I installed Debian as the OS, figuring it basically wouldn’t ever need to be updated. That’s right, this organ runs on 100% free software! It is technically speaking also an IoT-device; it is connected to WiFi and runs an HTTP server that I wrote in Go, allowing anyone on the network to download recordings (there are recording commands available in the menu display) by visiting johannus-opus-15n.local:8080 in a browser.

I installed two samplesets: (a subset of) Friesach and Green Positiv, both made available free of charge by the amazing Piotr Grabowski.

Amp and speakers

This is the only part of the organ that wasn’t integrated. I considered if I might be able to use the original amp & speakers within the organ, but decided that it was probably wiser to get a cheap(ish) amp with headphone jack output, along with some thrift store speakers.
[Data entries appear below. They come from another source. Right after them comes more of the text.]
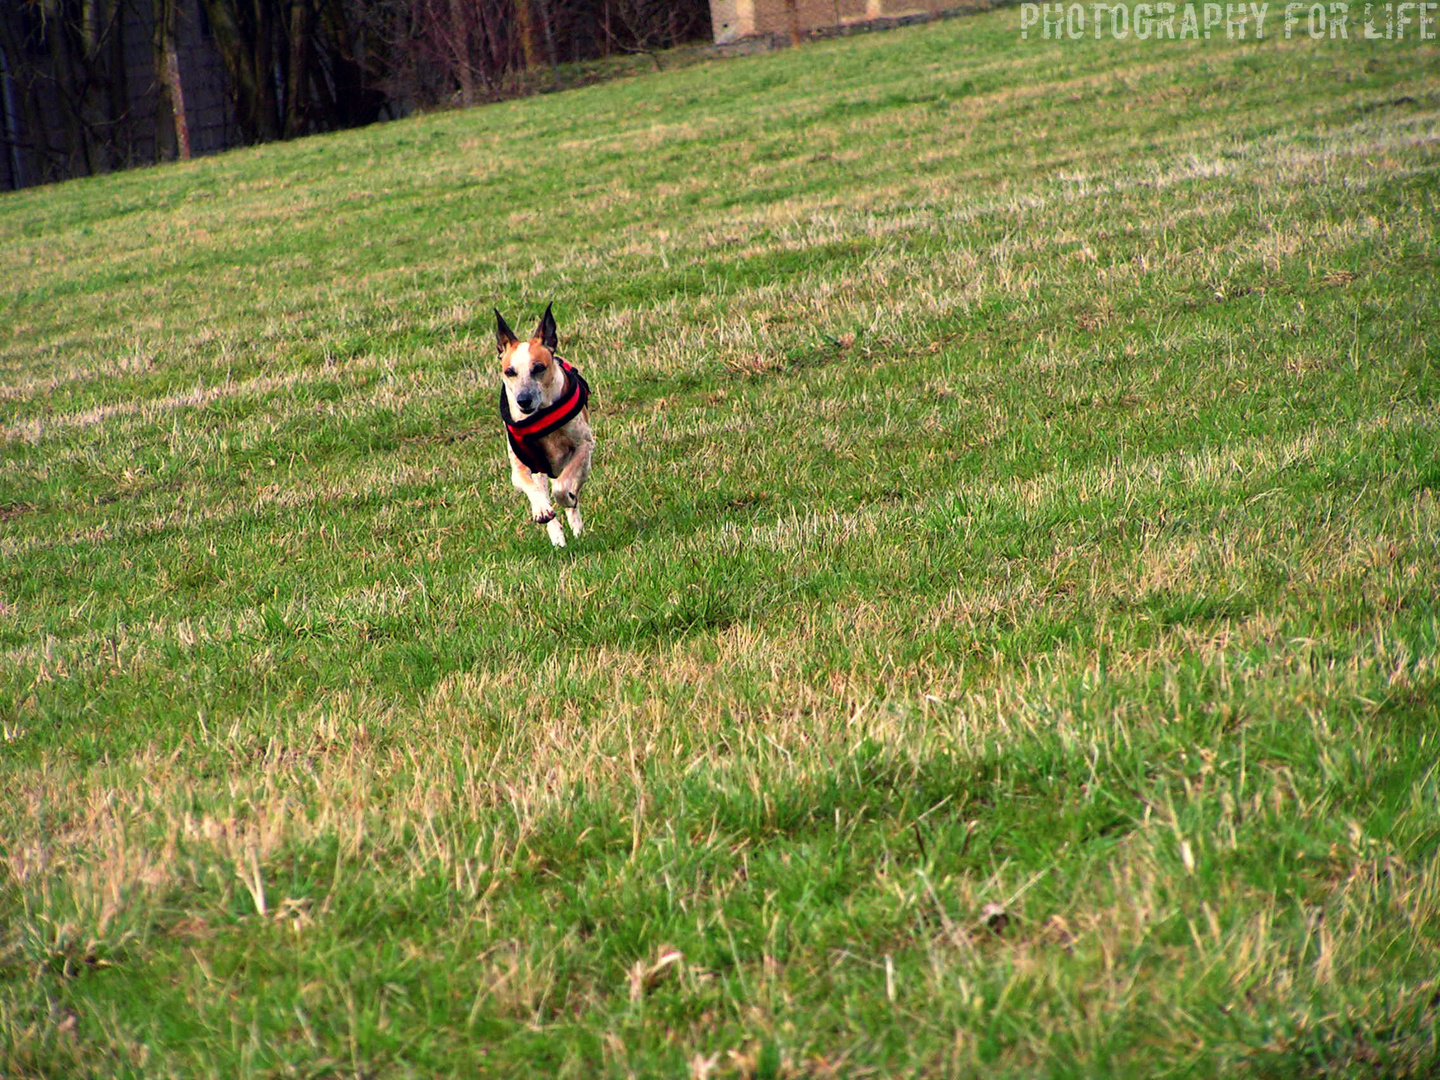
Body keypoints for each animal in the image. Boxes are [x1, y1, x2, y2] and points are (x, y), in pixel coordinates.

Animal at [489, 305, 590, 550]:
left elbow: (563, 487)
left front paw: (567, 499)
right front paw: (542, 510)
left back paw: (575, 524)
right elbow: (531, 487)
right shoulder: (521, 467)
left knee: (572, 488)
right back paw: (557, 536)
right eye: (509, 371)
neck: (540, 416)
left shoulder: (584, 446)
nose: (523, 401)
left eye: (538, 368)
This lack of integration means the instrument has two power chords, one for the PC and one for the amp. They also need to switched on/off independently.

End result

The organ works. The sound is so much better than what it would’ve been before digitalisation. Downloading recordings over HTTP is incredibly convenient, allowing you to get a recording on your phone and send it to someone via WhatsApp, for instance.
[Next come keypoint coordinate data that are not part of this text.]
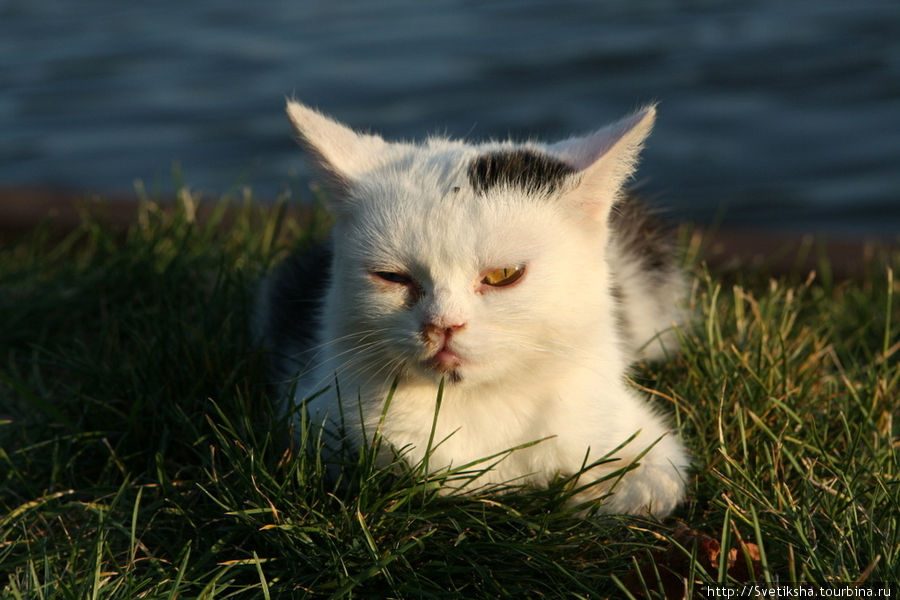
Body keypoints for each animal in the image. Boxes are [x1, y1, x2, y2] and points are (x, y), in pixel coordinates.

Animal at [256, 101, 692, 516]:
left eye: (503, 274)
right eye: (392, 277)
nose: (443, 325)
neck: (475, 406)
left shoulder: (634, 434)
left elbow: (651, 487)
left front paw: (586, 493)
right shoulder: (315, 417)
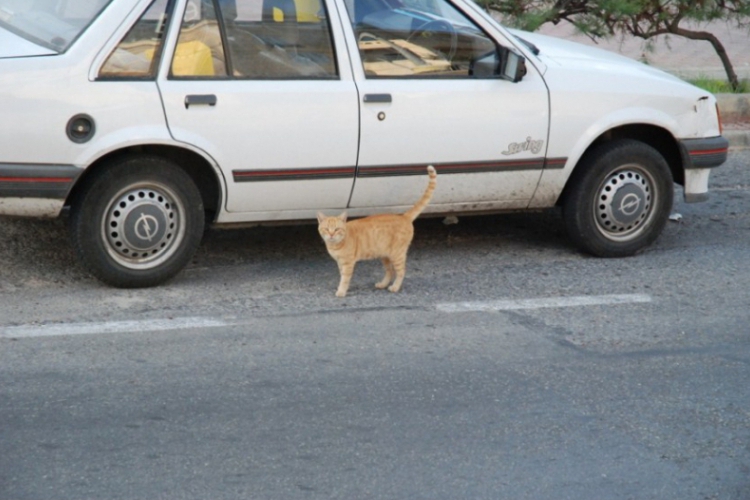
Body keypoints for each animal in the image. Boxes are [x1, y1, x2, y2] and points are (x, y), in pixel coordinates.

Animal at [318, 166, 438, 294]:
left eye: (337, 229)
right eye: (326, 229)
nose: (331, 234)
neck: (335, 245)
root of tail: (403, 217)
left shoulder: (348, 263)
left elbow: (345, 278)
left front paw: (341, 291)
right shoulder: (340, 263)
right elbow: (342, 276)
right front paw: (342, 288)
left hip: (397, 254)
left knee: (401, 271)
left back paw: (395, 287)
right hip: (385, 256)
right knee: (390, 271)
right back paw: (383, 284)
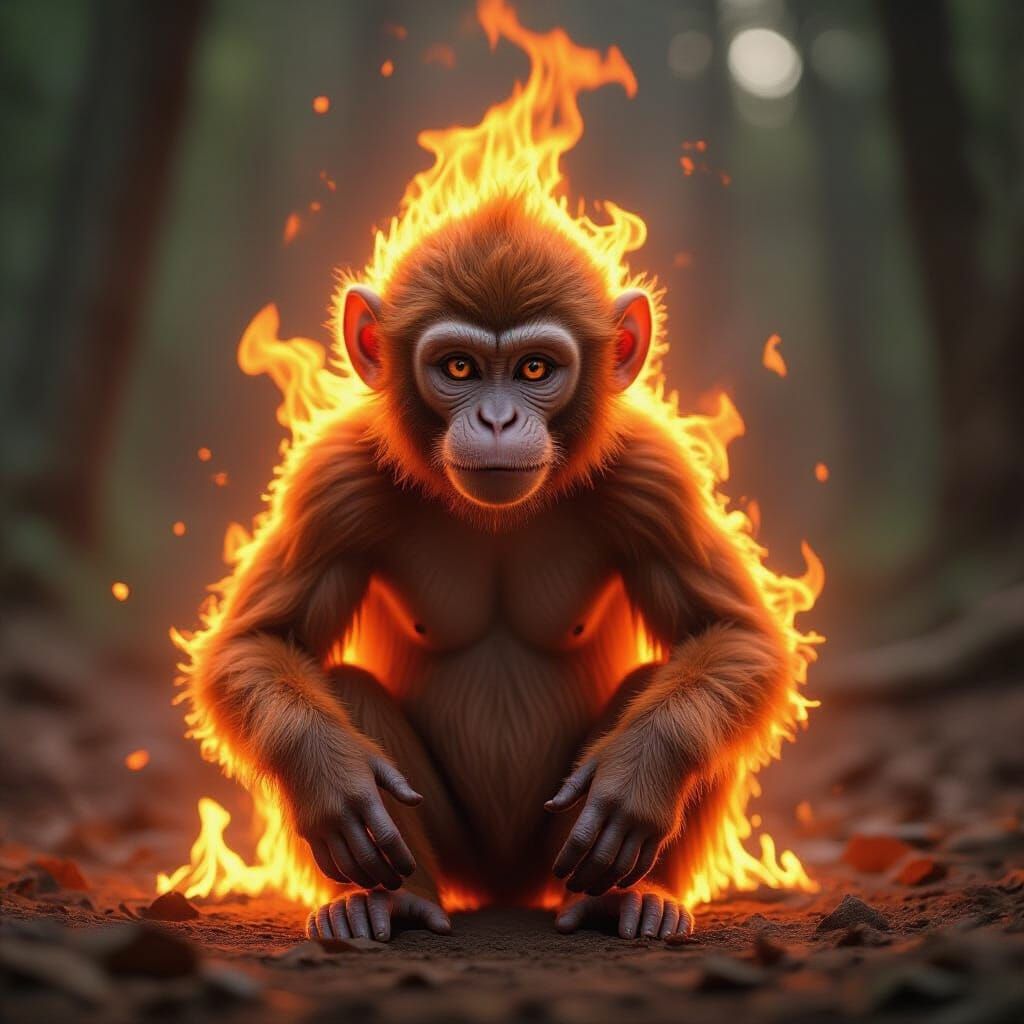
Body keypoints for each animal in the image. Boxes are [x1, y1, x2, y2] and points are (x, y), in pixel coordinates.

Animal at [188, 195, 789, 943]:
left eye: (534, 369)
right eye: (459, 369)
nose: (497, 420)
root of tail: (504, 890)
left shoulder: (653, 474)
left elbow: (733, 635)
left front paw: (641, 778)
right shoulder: (336, 478)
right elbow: (260, 642)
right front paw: (332, 785)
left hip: (558, 851)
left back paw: (631, 895)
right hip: (462, 857)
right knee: (346, 688)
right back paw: (391, 899)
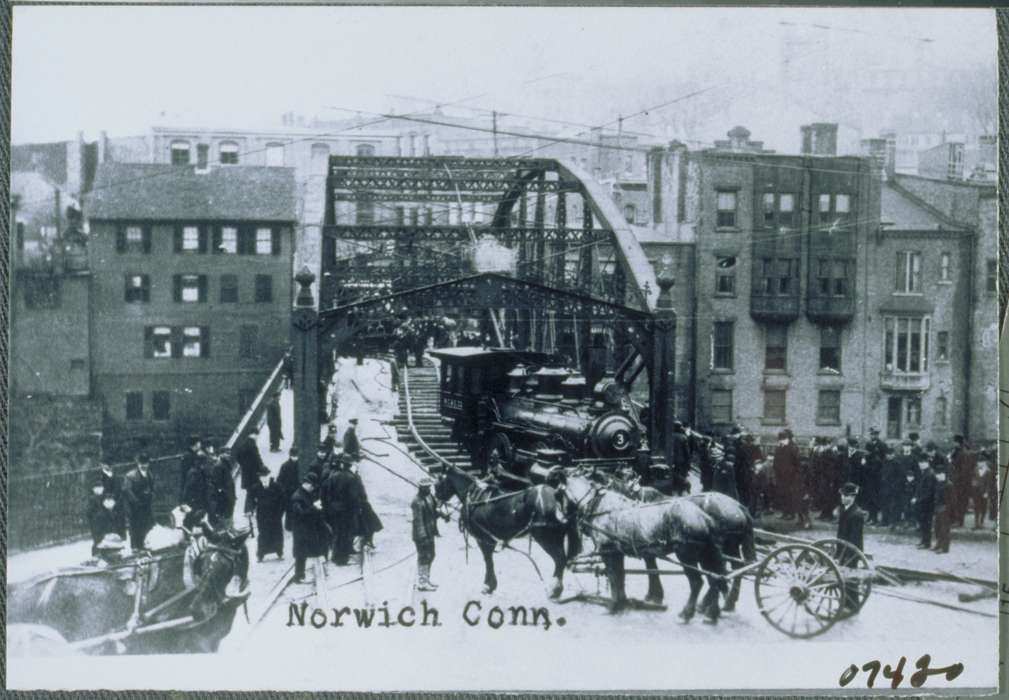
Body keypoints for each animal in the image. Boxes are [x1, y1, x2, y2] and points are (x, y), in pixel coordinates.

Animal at [433, 468, 577, 601]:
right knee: (562, 560)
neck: (474, 497)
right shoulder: (489, 539)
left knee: (559, 559)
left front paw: (488, 585)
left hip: (546, 538)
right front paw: (491, 584)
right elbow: (489, 560)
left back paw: (554, 590)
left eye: (438, 482)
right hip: (557, 537)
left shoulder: (483, 538)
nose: (436, 502)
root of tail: (557, 495)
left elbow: (488, 560)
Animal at [561, 468, 726, 621]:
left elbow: (613, 576)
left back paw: (687, 613)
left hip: (686, 555)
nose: (562, 519)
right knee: (715, 580)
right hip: (705, 555)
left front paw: (613, 605)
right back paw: (712, 613)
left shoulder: (608, 552)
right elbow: (620, 575)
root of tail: (705, 517)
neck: (599, 506)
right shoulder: (616, 552)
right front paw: (622, 601)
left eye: (559, 494)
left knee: (697, 582)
Reliability is perhaps the only minor issue. The contacts in this organ were not made for 5V or 3.3V, so even the slightest bit of dust or patina can cause a bad contact. This is mostly a problem for the stop tabs, sometimes you have to force a rocker really quite hard. Certain pedal keys can sometimes also be a bit dodgy. Overall though, I can’t really complain.

I learned an awful lot during this project. It certainly helped that my father has a background in electronics.

In 2019 I helped a friend of mine digitalise his organ. This was a bit easier as his instrument had convenient ribbon cables internally, and we ordered PCBs rather than using perfboards. Using PCBs is probably the only thing I wish I’d done differently for my own organ, in hindsight. They aren’t that expensive, way less fiddly and just neater.

If you have the technical skills (or are willing to learn them), undertaking a project like this can be very rewarding. Refurbishing an old organ saves a lot work compared to building your own sampled MIDI instrument, and is one or two orders of magnitude cheaper than buying a digital organ.

For me it meant that I could finally practically play around with registrations, and practice pedal technique. It encouraged me to pick up organ lessons and take my musicianship a bit more seriously in general.